In the year 9455, an archaeologist and some students find a computer during an excavation. Both the professor and the students watch the find with great admiration, where after the professor start to teach his students about how this computer evolved from simple chemical components.
You see, he says. For many, many (million and billions) of years ago Evolution took a pot with chemicals and started to stir with its almighty Spoon of Time. After stirring really, really long (millions and billions of years) in this primordial soup of chemicals, small pieces of metal and plastic formed. Encouraged by this success Evolution continued stirring with its great Spoon of Time. After further stirring for a long time (millions and billions of years), these metal and plastic parts turned into CPU, motherboard, graphical card, screws, cabinet, screen, keyboard, mouse and so on. Do not think that the second law of thermodynamics applies here in the pot of Evolution, because then it would not evolve into more and more complex structures over time, but instead dissolve into smaller and smaller units.

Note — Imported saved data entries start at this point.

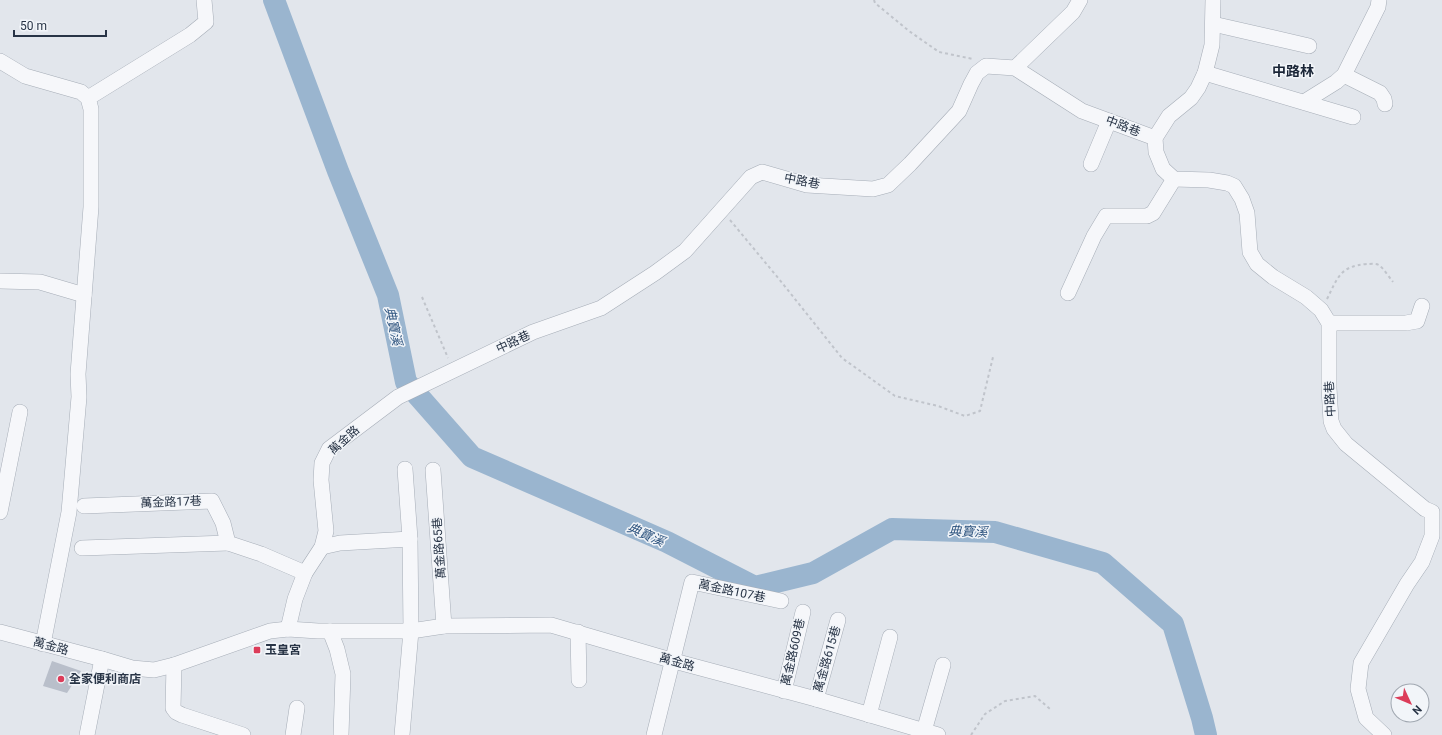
<svg xmlns="http://www.w3.org/2000/svg" width="1442" height="735" font-family="Roboto,'Noto Sans TC',sans-serif">
<rect width="100%" height="100%" fill="#e2e6ec"/>
<g fill="none" stroke-linecap="round" stroke-linejoin="round">
<polyline stroke="#9ab5cf" stroke-width="22" points="274,0 338,171 388,295 406,382 472,457 667,542 755,587 813,573 892,529 995,532 1103,563 1173,624 1202,718 1206,735"/>
</g>
<polygon fill="#b9bfca" points="52,661 81,671 67,693 43,686"/>
<g fill="none" stroke-linecap="round" stroke-linejoin="round">
<g stroke="#a6adb7" stroke-width="16">
<g id="minor">
<polyline points="1213,0 1212,45 1205,73 1198,88 1191,98 1169,116 1155,138 1156,152 1163,169 1174,179 1209,180 1227,183 1234,186 1242,199 1247,213 1250,252 1257,264 1273,277 1306,297 1321,310 1329,323 1329,388 1331,421 1334,429 1346,444 1425,509 1432,512 1432,536 1422,562 1407,584 1361,663 1358,689 1366,718 1384,735"/>
<polyline points="1213,24 1309,46"/>
<polyline points="0,61 25,76 81,92 88,98 91,109 91,207 78,374 79,397 69,512 43,644"/>
<polyline points="1015,68 1073,12 1080,0"/>
<polyline points="1205,73 1353,117"/>
<polyline points="1344,75 1380,93 1384,99 1385,104"/>
<polyline points="88,98 190,35 206,22 204,0"/>
<polyline points="1304,102 1336,82 1344,75 1378,7 1379,0"/>
<polyline points="1091,164 1109,121"/>
<polyline points="0,281 40,282 84,295"/>
<polyline points="1068,293 1094,236 1106,216 1147,216 1153,213 1174,179"/>
<polyline points="1329,323 1406,323 1417,321 1422,306"/>
<polyline points="433,470 444,626"/>
<polyline points="84,506 212,501 223,523 228,543 261,554 305,573"/>
<polyline points="0,512 20,412"/>
<polyline points="322,547 340,543 410,539"/>
<polyline points="82,548 228,543"/>
<polyline points="288,629 295,599 305,573 322,547 326,531 321,480 322,463 329,449 398,397 533,332 601,308 655,273 685,251 751,177 762,172 807,185 873,189 888,185 910,164 959,111 971,84 977,73 986,66 1015,68 1082,111 1155,138"/>
<polyline points="330,631 337,649 343,674 341,735"/>
<polyline points="0,632 102,659 132,668 154,670 174,665 270,631 288,629 318,631 411,631 444,626 551,625 674,661 816,699 938,735"/>
<polyline points="578,632 579,680"/>
<polyline points="174,665 173,708 176,712 182,715 243,735"/>
<polyline points="784,691 803,612"/>
<polyline points="816,699 838,620"/>
<polyline points="869,715 890,637"/>
<polyline points="924,731 943,665"/>
<polyline points="87,735 102,659"/>
<polyline points="293,735 297,708"/>
<polyline points="402,735 411,631 410,539 405,469"/>
<polyline points="654,735 692,582 781,601"/>
</g>
</g>
<g stroke="#c0c4cb" stroke-width="2" stroke-dasharray="3 3" stroke-linecap="butt">
<polyline points="874,0 875,3 909,31 939,52 973,59"/>
<polyline points="730,220 779,279 842,358 895,396 938,406 965,416 980,411 993,357"/>
<polyline points="422,297 448,358"/>
<path d="M1327,299C1338,277 1340,266 1367,264C1370,264 1375,263 1379,265C1384,269 1389,277 1393,282"/>
<polyline points="971,735 985,714 1005,701 1035,696 1050,709"/>
</g>
<use href="#minor" stroke="#f6f7fa" stroke-width="15"/>
</g>
<g fill="#dc3c59" stroke="#f2f5f9" stroke-width="1.5">
<rect x="253" y="646" width="8" height="8" rx="2"/>
<circle cx="61" cy="679" r="4"/>
</g>
<g text-anchor="middle" stroke-width="3" stroke-linejoin="round" paint-order="stroke">
<g font-size="12" fill="#283446" stroke="#f2f5f9">
<text transform="translate(1123 126) rotate(21)" y="4">中路巷</text>
<text transform="translate(802 181) rotate(11)" y="4">中路巷</text>
<text transform="translate(513 342) rotate(-25)" y="4">中路巷</text>
<text transform="translate(1330 399) rotate(-93)" y="4">中路巷</text>
<text transform="translate(344 440) rotate(-42)" y="4">萬金路</text>
<text transform="translate(171 502) rotate(-2)" y="4">萬金路17巷</text>
<text transform="translate(439 548) rotate(-94)" y="4">萬金路65巷</text>
<text transform="translate(732 591) rotate(12)" y="4">萬金路107巷</text>
<text transform="translate(51 646) rotate(15)" y="4">萬金路</text>
<text transform="translate(793 652) rotate(-77)" y="4">萬金路609巷</text>
<text transform="translate(827 659) rotate(-74)" y="4">萬金路615巷</text>
<text transform="translate(677 662) rotate(16)" y="4">萬金路</text>
</g>
<g font-size="12" font-weight="bold" fill="#283446" stroke="#f2f5f9" text-anchor="start">
<text x="265" y="654">玉皇宮</text>
<text x="69" y="683">全家便利商店</text>
</g>
<g font-size="13" font-style="italic" fill="#2e547f" stroke="#f2f5f9">
<text transform="translate(394 326) rotate(78)" y="5">典寶溪</text>
<text transform="translate(968 531) rotate(2)" y="5">典寶溪</text>
<text transform="translate(646 534) rotate(24)" y="5">典寶溪</text>
</g>
<g font-size="14" font-weight="bold" fill="#1a2537" stroke="#f2f5f9">
<text x="1293" y="76">中路林</text>
</g>
</g>
<g transform="translate(1410 703) rotate(134)"><circle r="19" fill="#f2f5f9" stroke="#a1a8b1"/>
<path d="M0-3L7 15L0 10L-7 15Z" fill="#dc3c59"/>
<text y="-6" font-size="11" font-weight="bold" text-anchor="middle" fill="#283446">N</text>
</g>
<path d="M14 30v6h92v-6" fill="none" stroke="#283446" stroke-width="2"/>
<text x="20" y="30" font-size="12" fill="#283446" stroke="#f2f5f9" stroke-width="3" paint-order="stroke">50 m</text>
</svg>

After all these individual parts had evolved, by the stirring of the almighty Spoon of Time, Evolution continued to stir until all of these parts were on the right place in the computer. At this point in the lecture, a student lifted a finger for a question. “Sir, should we not consider the possibility that these complex structures were designed and created by an intelligent being?” The professor replied, “Let’s not be foolish and naive. There is no reason to believe in an intelligent creator of the computer. Everybody knows that it evolved without purpose and intelligent interference. Moreover, who should have created this intelligent being? Be carefully now with that kind of thinking or the thought police might arrest you.”
Then the professor continued unmoved in his explanation. When all of these parts were connected, the software worked automatically. There was an operating system and user programs so the Homo sapiens of the past could use the computer in their daily activities. To finalize his long teaching the professor exclaims enthusiastically, “Isn’t the Evolution fantastic” and all the students nod their heads in silent adoration for Evolutions almighty Spoon of Time.
When they leave, the daring student who asked a question was thinking about how electricity had evolved simultaneously.
Is this little story a fairytale or empirical scientifically proof – I will let the reader be the judge of that.